Extrait fourni.
----

» Je suis une anguille ? Si je prenais chaque déclaration au sérieux, j’entrerais au monastère… « 

Le président de la FIFA se débat sans cesse dans des affaires qui ne le touchent jamais personnellement mais qui lui permettent toujours de jouer à la victime.

Lors de la cérémonie du Ballon d’Or attribué à Lionel Messi début janvier, vous sembliez très relax. Est-ce le fait d’oublier un instant tous ces scandales concernant la FIFA qui vous a mis de bonne humeur ?

Sepp Blatter : Lorsque les meilleurs footballeurs du monde se réunissent autour du roi Pelé et du Kaiser Franz Beckenbauer, avec des stars mondiales de la musique comme Shakira, l’atmosphère d’un tel événement à Zurich est très prenante. Le foot, c’est un événement, c’est de l’émotion, une attraction dans l’agenda de loisirs de l’homme moderne. Nous avons fait du bon boulot…

Shakira avait déjà interprété la chanson de la Coupe du Monde 2010. Est-elle une amie spéciale de la FIFA ?

A l’occasion du Ballon d’Or, Shakira a annoncé qu’elle aimerait soutenir la FIFA dans tous ses projets à caractère social. Ce serait génial qu’une femme dotée de tant de charisme soit à nos côtés.

----

Extraits de données.
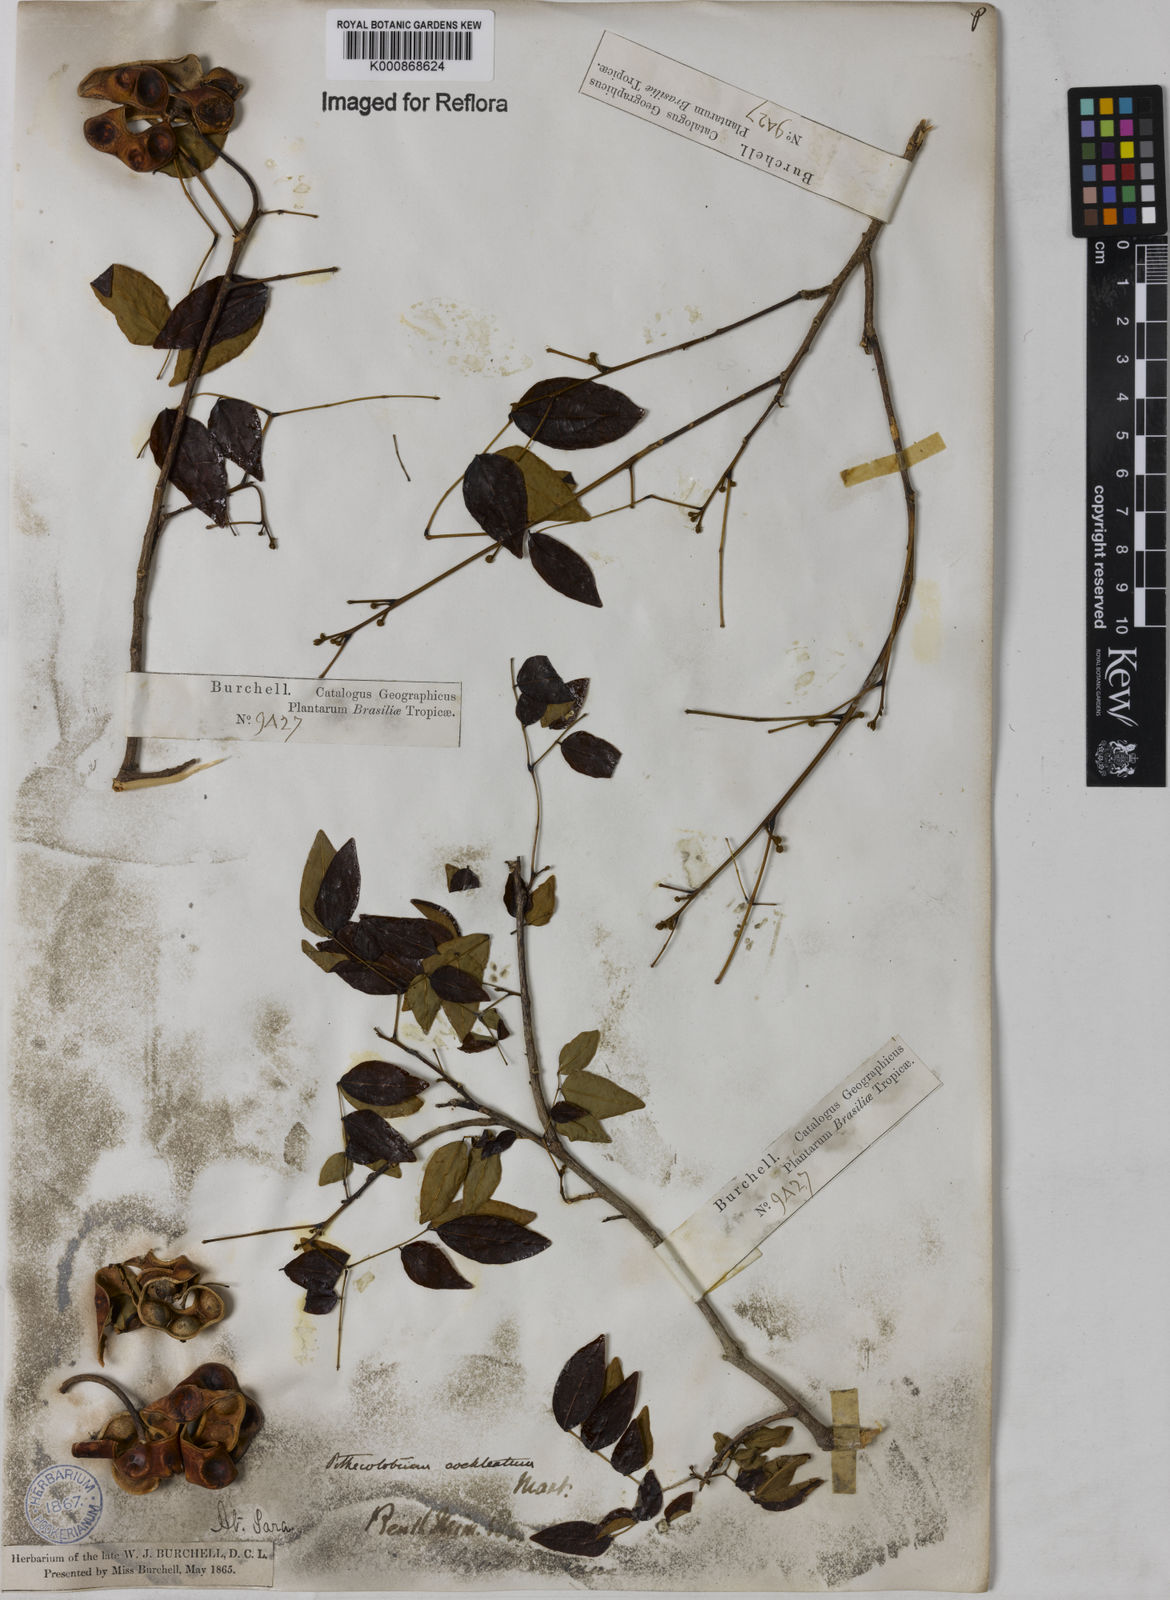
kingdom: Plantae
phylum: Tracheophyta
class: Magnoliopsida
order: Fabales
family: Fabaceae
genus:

----

Travail à faire.
a) Citez le passage de l'entretien avec Sepp Blatter qui va de « Sepp Blatter : Lorsque » jusqu'à « à nos côtés. ».
b) Prolongez l'entretien avec Sepp Blatter au-delà de sa dernière phrase.
Les lignes ne sont pas nécessaires pour ce travail.

Résultats ordonnés.
a)
Sepp Blatter : Lorsque les meilleurs footballeurs du monde se réunissent autour du roi Pelé et du Kaiser Franz Beckenbauer, avec des stars mondiales de la musique comme Shakira, l’atmosphère d’un tel événement à Zurich est très prenante. Le foot, c’est un événement, c’est de l’émotion, une attraction dans l’agenda de loisirs de l’homme moderne. Nous avons fait du bon boulot…

Shakira avait déjà interprété la chanson de la Coupe du Monde 2010. Est-elle une amie spéciale de la FIFA ?

A l’occasion du Ballon d’Or, Shakira a annoncé qu’elle aimerait soutenir la FIFA dans tous ses projets à caractère social. Ce serait génial qu’une femme dotée de tant de charisme soit à nos côtés.

b)
Ce sont là les aspects agréables de votre fonction. Mais comment réagissez-vous lorsque les membres de la famille FIFA vous considèrent comme un ennemi ?

Lors du congrès FIFA du 1er juin dernier, seuls quelques membres n’étaient pas d’accord avec moi. J’ai obtenu plus de 91 % des votes, ce qui montre que la famille du football reste unie. Et lorsque le congrès a pris fin, 98 % des participants étaient d’accord avec les réformes proposées ; ce qui, convenez-en est plutôt un signe de confiance. Les membres de la FIFA me font confiance, ils sont certains qu’avec le soutien du comité exécutif je réussirai à ramener notre bateau en eaux calmes et à garder le cap. En ces temps de turbulences, nombreux sont ceux qui oublient tous les projets positifs que la FIFA a menés à bien.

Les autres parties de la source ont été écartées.